Author Margaret Fuller once said that “If you have knowledge, let others light their candles in it.” An illuminating annual marketing conference, HubSpot’s INBOUND14, is guiding business leaders towards an exciting new movement I call the community economy.
While attending the conference in Boston last month, I witnessed how inbound marketing—a non-intrusive, educational approach to attract more leads and convert more leads to customers—has reached a new level of sophistication and contribution to building sustainable, customer-centric companies (full disclosure: HubSpot gave me an all access pass).
HubSpot & the Pioneering of Inbound Marketing
HubSpot, Inc., a fast-growth, Cambridge, MA based technology success story with over 700 employees, pioneered the concept of inbound marketing back in 2006. In August, they filed a $100 million public offering. When they first introduced the concept, which I call Level 1 inbound, co-founders Dharmesh Shah and Brian Halligan spent most of their time playing evangelists. They touted the merits of blogging and publishing.

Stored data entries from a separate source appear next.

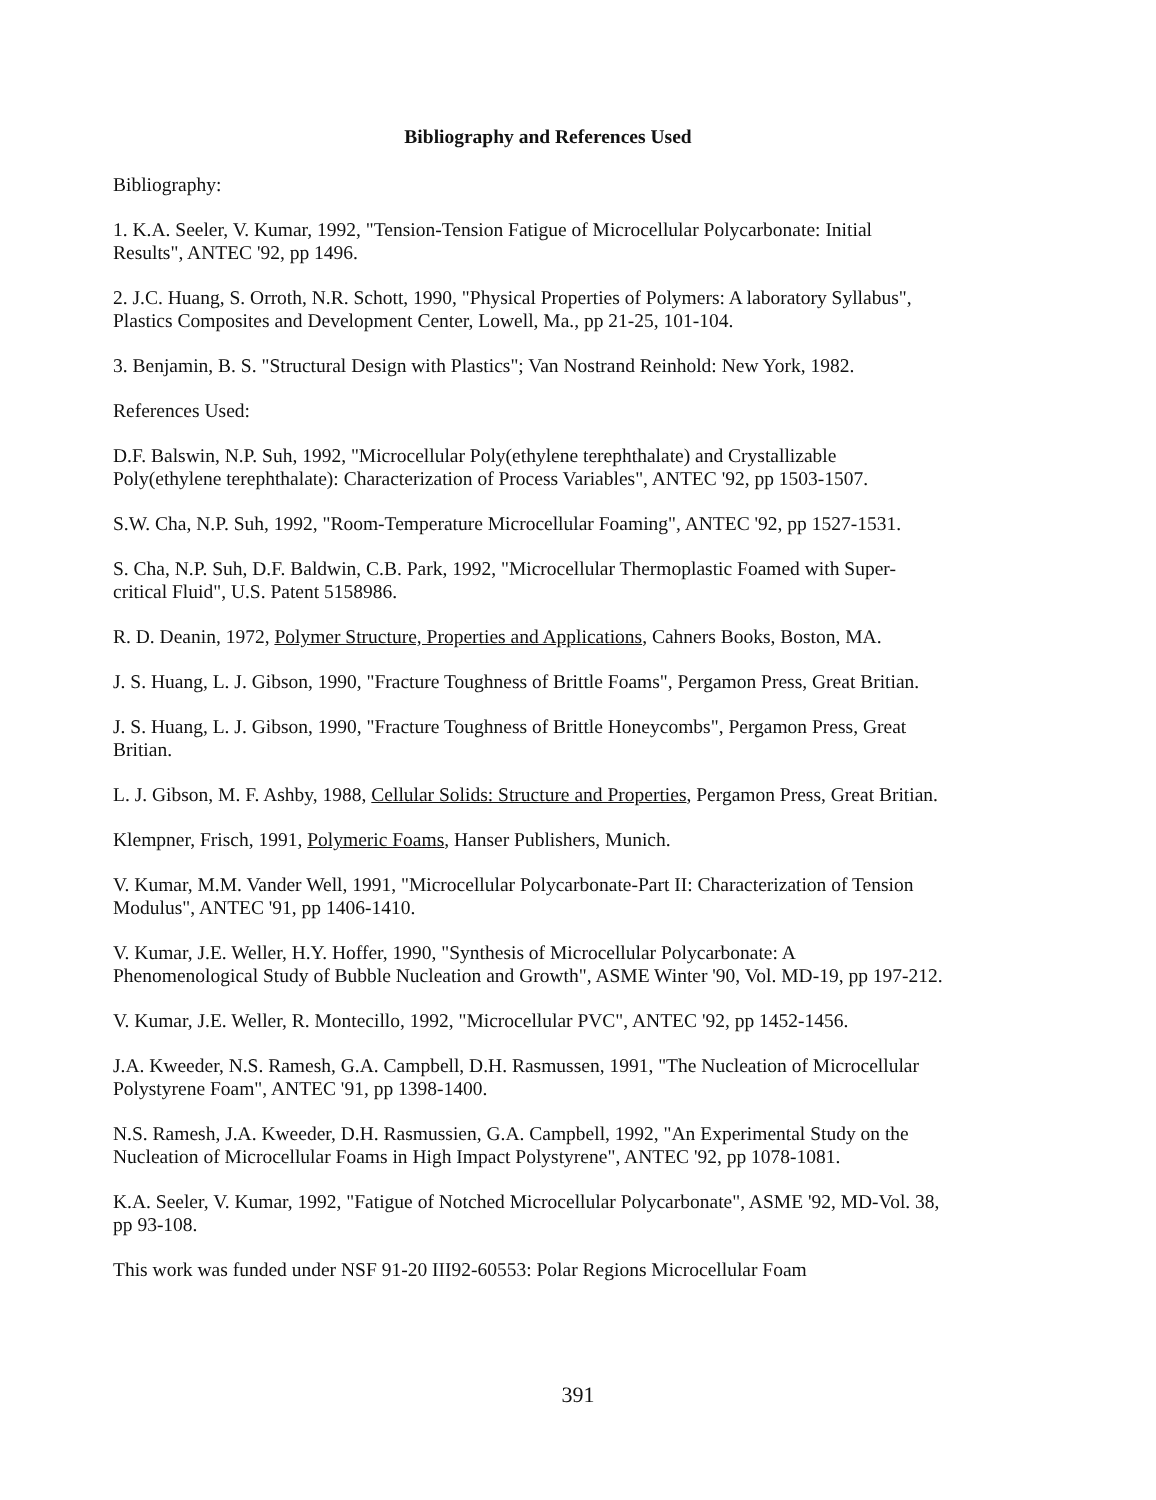Bibliography and References Used
Bibliography:
1. K.A. Seeler, V. Kumar, 1992, "Tension-Tension Fatigue of Microcellular Polycarbonate: Initial Results", ANTEC '92, pp 1496.
2. J.C. Huang, S. Orroth, N.R. Schott, 1990, "Physical Properties of Polymers: A laboratory Syllabus", Plastics Composites and Development Center, Lowell, Ma., pp 21-25, 101-104.
3. Benjamin, B. S. "Structural Design with Plastics"; Van Nostrand Reinhold: New York, 1982.
References Used:
D.F. Balswin, N.P. Suh, 1992, "Microcellular Poly(ethylene terephthalate) and Crystallizable Poly(ethylene terephthalate): Characterization of Process Variables", ANTEC '92, pp 1503-1507.
S.W. Cha, N.P. Suh, 1992, "Room-Temperature Microcellular Foaming", ANTEC '92, pp 1527-1531.
S. Cha, N.P. Suh, D.F. Baldwin, C.B. Park, 1992, "Microcellular Thermoplastic Foamed with Super-critical Fluid", U.S. Patent 5158986.
R. D. Deanin, 1972, Polymer Structure, Properties and Applications, Cahners Books, Boston, MA.
J. S. Huang, L. J. Gibson, 1990, "Fracture Toughness of Brittle Foams", Pergamon Press, Great Britian.
J. S. Huang, L. J. Gibson, 1990, "Fracture Toughness of Brittle Honeycombs", Pergamon Press, Great Britian.
L. J. Gibson, M. F. Ashby, 1988, Cellular Solids: Structure and Properties, Pergamon Press, Great Britian.
Klempner, Frisch, 1991, Polymeric Foams, Hanser Publishers, Munich.
V. Kumar, M.M. Vander Well, 1991, "Microcellular Polycarbonate-Part II: Characterization of Tension Modulus", ANTEC '91, pp 1406-1410.
V. Kumar, J.E. Weller, H.Y. Hoffer, 1990, "Synthesis of Microcellular Polycarbonate: A Phenomenological Study of Bubble Nucleation and Growth", ASME Winter '90, Vol. MD-19, pp 197-212.
V. Kumar, J.E. Weller, R. Montecillo, 1992, "Microcellular PVC", ANTEC '92, pp 1452-1456.
J.A. Kweeder, N.S. Ramesh, G.A. Campbell, D.H. Rasmussen, 1991, "The Nucleation of Microcellular Polystyrene Foam", ANTEC '91, pp 1398-1400.
N.S. Ramesh, J.A. Kweeder, D.H. Rasmussien, G.A. Campbell, 1992, "An Experimental Study on the Nucleation of Microcellular Foams in High Impact Polystyrene", ANTEC '92, pp 1078-1081.
K.A. Seeler, V. Kumar, 1992, "Fatigue of Notched Microcellular Polycarbonate", ASME '92, MD-Vol. 38, pp 93-108.
This work was funded under NSF 91-20 III92-60553: Polar Regions Microcellular Foam
391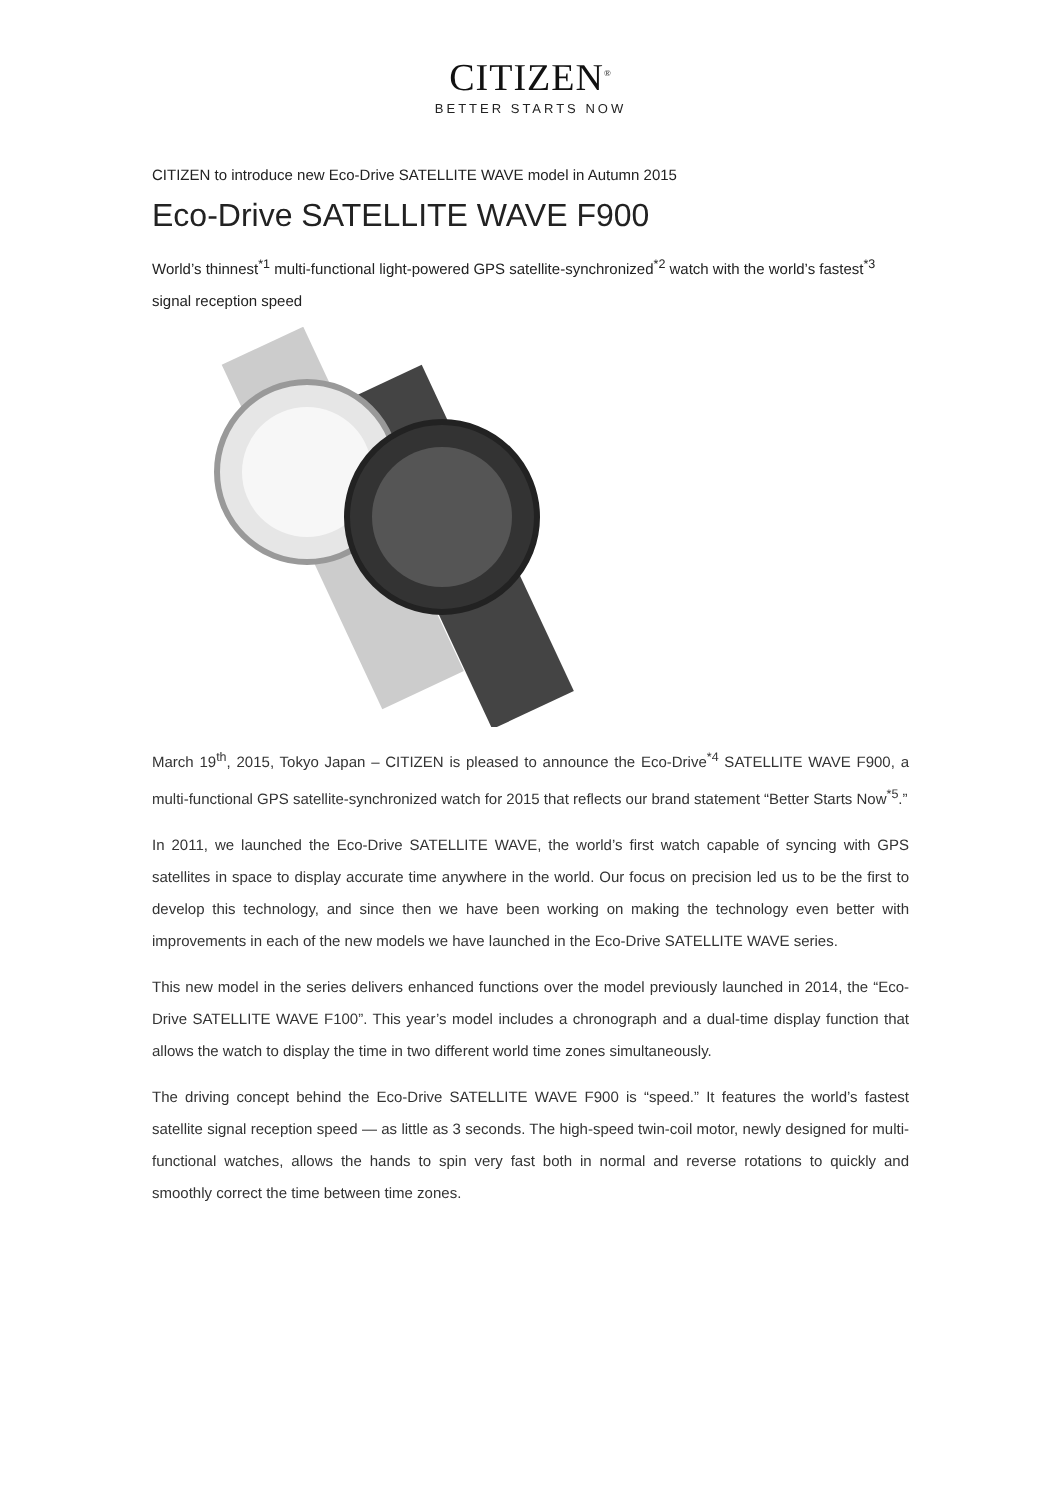CITIZEN<sup>®</sup>
BETTER STARTS NOW
CITIZEN to introduce new Eco-Drive SATELLITE WAVE model in Autumn 2015
Eco-Drive SATELLITE WAVE F900
World’s thinnest<sup>*1</sup> multi-functional light-powered GPS satellite-synchronized<sup>*2</sup> watch with the world’s fastest<sup>*3</sup> signal reception speed
March 19<sup>th</sup>, 2015, Tokyo Japan – CITIZEN is pleased to announce the Eco-Drive<sup>*4</sup> SATELLITE WAVE F900, a multi-functional GPS satellite-synchronized watch for 2015 that reflects our brand statement “Better Starts Now<sup>*5</sup>.”
In 2011, we launched the Eco-Drive SATELLITE WAVE, the world’s first watch capable of syncing with GPS satellites in space to display accurate time anywhere in the world. Our focus on precision led us to be the first to develop this technology, and since then we have been working on making the technology even better with improvements in each of the new models we have launched in the Eco-Drive SATELLITE WAVE series.
This new model in the series delivers enhanced functions over the model previously launched in 2014, the “Eco-Drive SATELLITE WAVE F100”. This year’s model includes a chronograph and a dual-time display function that allows the watch to display the time in two different world time zones simultaneously.
The driving concept behind the Eco-Drive SATELLITE WAVE F900 is “speed.” It features the world’s fastest satellite signal reception speed — as little as 3 seconds. The high-speed twin-coil motor, newly designed for multi-functional watches, allows the hands to spin very fast both in normal and reverse rotations to quickly and smoothly correct the time between time zones.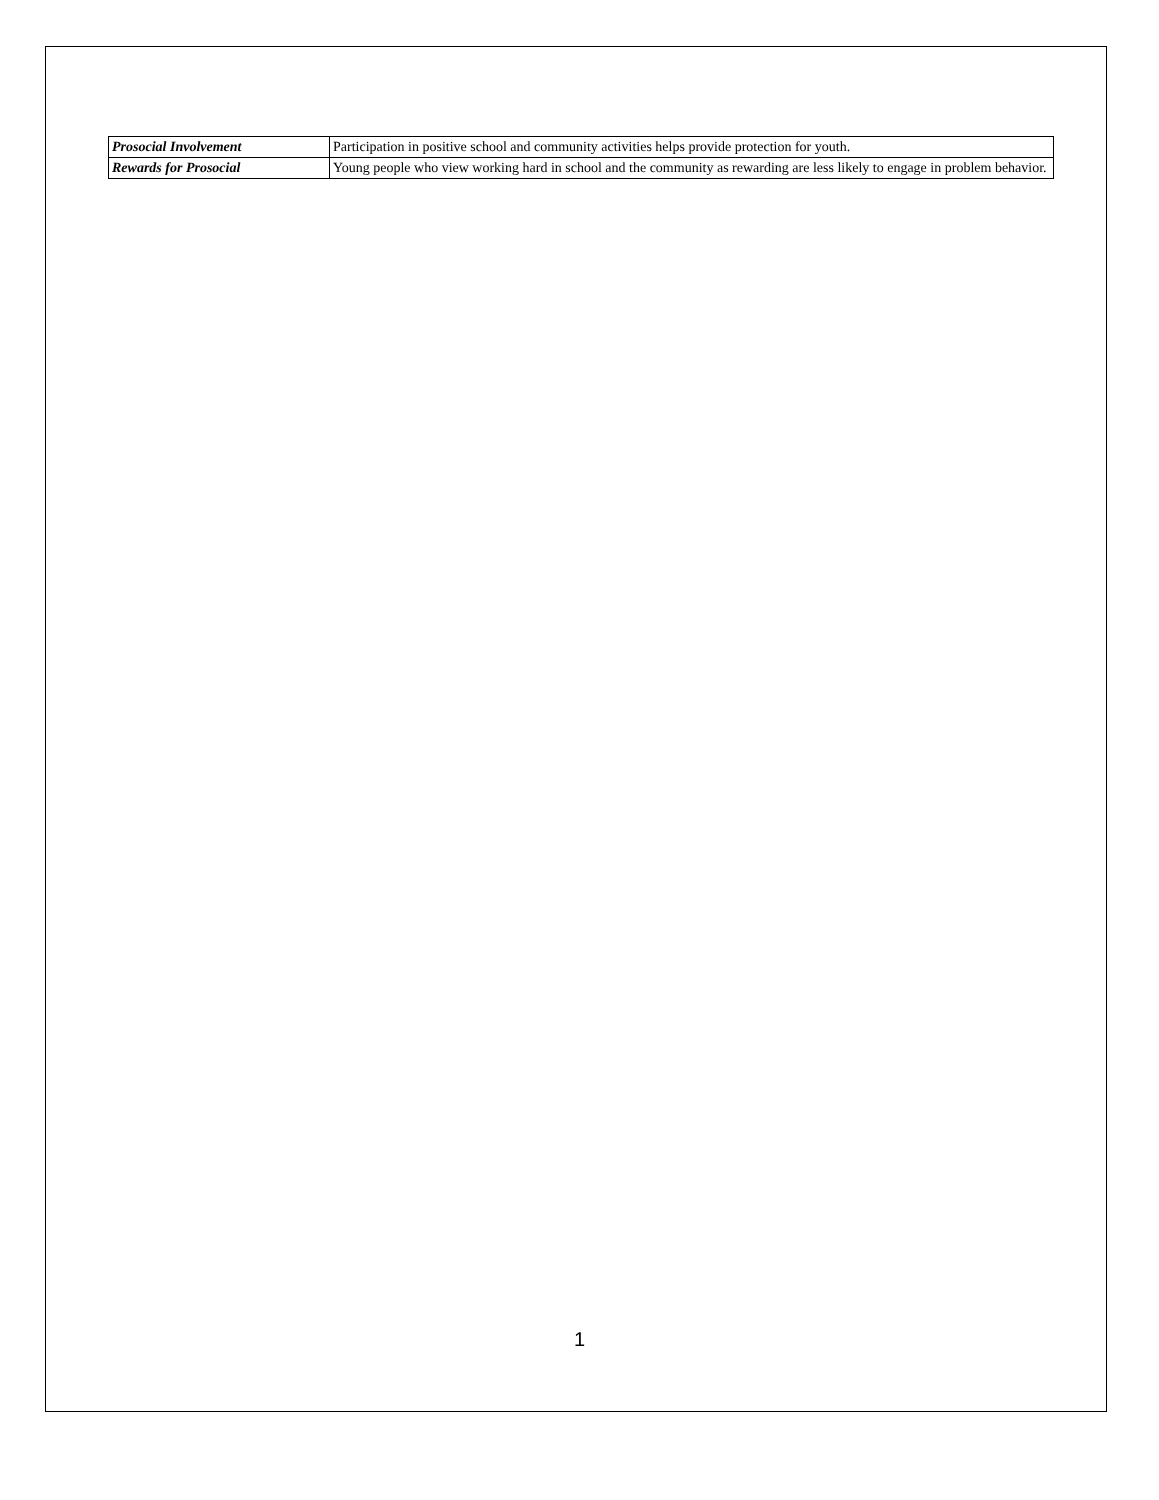| Prosocial Involvement | Participation in positive school and community activities helps provide protection for youth. |
| Rewards for Prosocial | Young people who view working hard in school and the community as rewarding are less likely to engage in problem behavior. |
1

By 2008, hundreds of small and mid-sized companies (including me) were willing to invest a modest monthly fee to use HubSpot’s publishing and digital SEO platform. We took a calculated risk because we wanted to shine amidst a panoply of competitors. We believed in the HubSpot promise.
For many, these early marketing automation companies delivered on their promise. Inbound marketers started noticing higher web traffic and new leads flowing through their sales funnel. Over time, we witnessed higher conversion rates from their initiatives. If we remained consistent with our efforts, others in their company began chanting the inbound marketing mantra. Suddenly, the skeptics and small business owners who complained that they were too busy to build good content took blogging and content creation seriously.
The Community Economy: Inbound Marketing at a Whole New Level
Fast forward to 2014. Now we are witnessing the convergence of sales and marketing automation. During my discussion with CEO Brian Halligan, he told me that “something new is happening: there is a new, big industry forming around apps for sales reps. InsideSales.com, Clearslide, and others are getting serious scale.”
HubSpot’s relatively new product, Sidekick (formerly known as Signals), fits in that space. This product incorporates many of the “top of the funnel” functions in marketing software. Over 100,000 people have downloaded the tool. It dramatically reduces the drudgery of conducting exhaustive account research for B2B salespeople.
These tools are taking inbound marketing to a new level, and are fueling something I call the community economy. Thanks to the democratization of data and round-the-clock access to information, your community now calls the shots. Top-down management, which focuses on consistency and stability to drive revenues, is in decline. Customers want to be more engaged in product development and problem-solving. Research proves that they are already in charge of an increasing percentage of the buying process. And they are downright fearless when it comes to sharing their feedback on what it’s like to do business with your company. Glassdoor, TripAdvisor, OpenTable, and Yelp unabashedly prove that point.
In the community economy, you either become highly adept at communicating with customers and colleagues at all levels, or you lose market relevance. Fueled by a passion to continuously innovate and improve, HubSpot, its customers and partners fuse the best qualities of customer engagement, collaboration, rapid project prototyping (such as agile marketing), and transparency.
When I asked CEO Halligan what surprised him about INBOUND14, he unabashedly said “this is the best week of my entire career. The partners are the highlight. A lot of people told me that ‘this conference has changed my life!’ We need to keep investing in our community of over 11,000 customers and partners to keep the movement going.”
Can you say the same about your external communities?
Seasoned community managers such as HubSpot are innovators and change agents. Some clients I feature in my book revere the community manager as the company’s “spiritual guide.” Part storyteller, trend spotter, analyst, editor, and therapist, they are the alchemists who hold the magic skills needed to engage and inspire.
Inbound marketing works hand in hand with the community economy. This outreach strategy represents a resplendent beacon in our global economy that many marketers have not yet ignited. Those who choose to fully embrace the strategy will convert their valuable business knowledge into priceless, actionable wisdom for their customers.